═══ Extracted material ═══
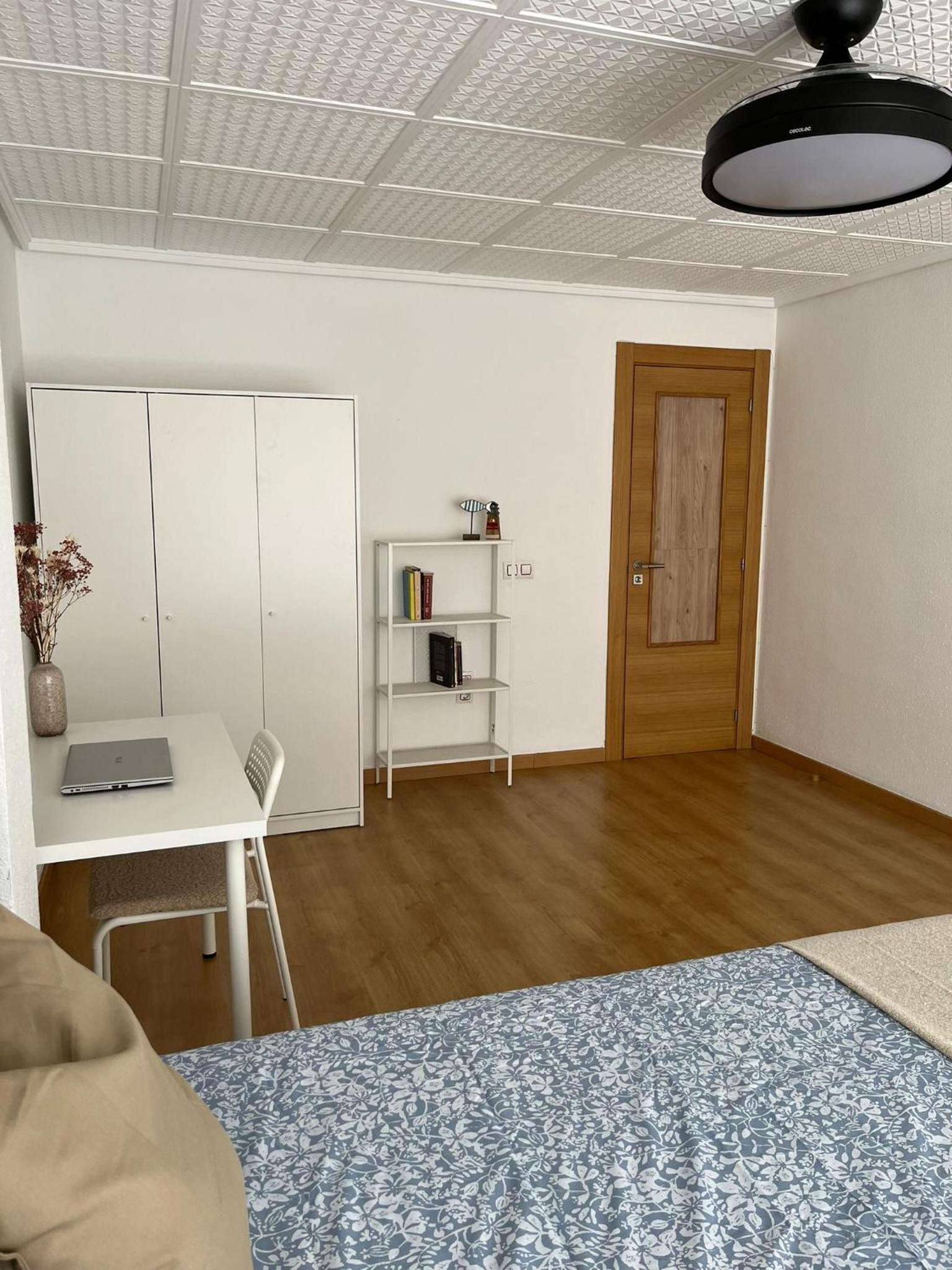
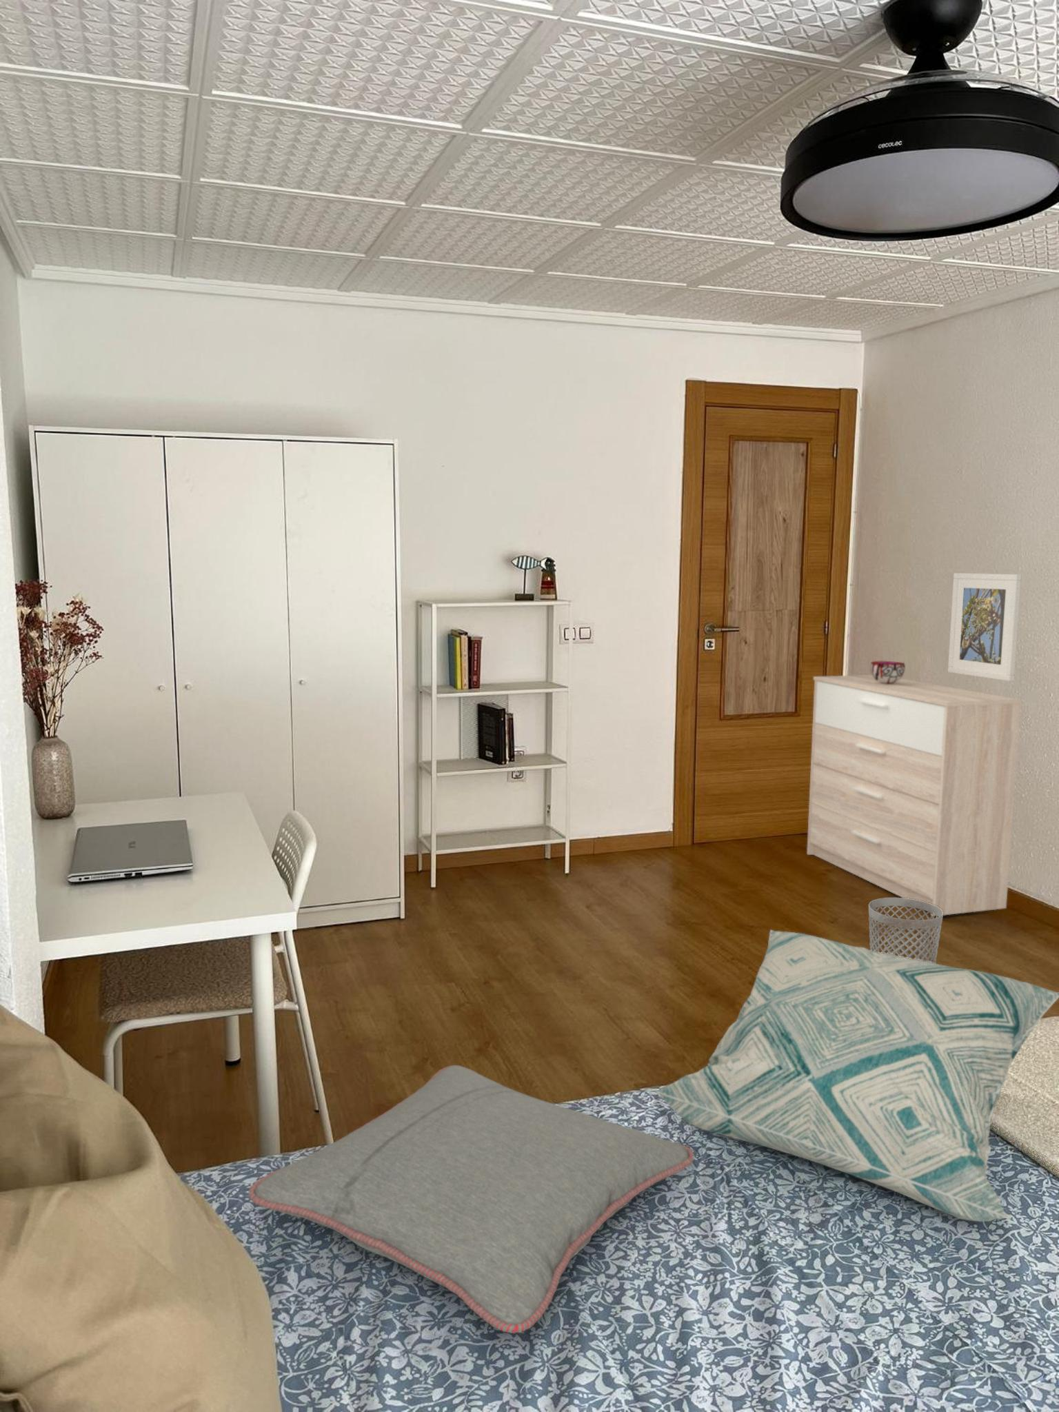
+ pillow [248,1064,695,1334]
+ decorative bowl [870,660,905,684]
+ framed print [948,573,1022,682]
+ wastebasket [868,897,943,964]
+ sideboard [806,674,1022,917]
+ decorative pillow [654,929,1059,1222]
═══
**Your objective:** Copy the lines of the entries above that mention "pillow".

**Answer below:**
+ pillow [248,1064,695,1334]
+ decorative pillow [654,929,1059,1222]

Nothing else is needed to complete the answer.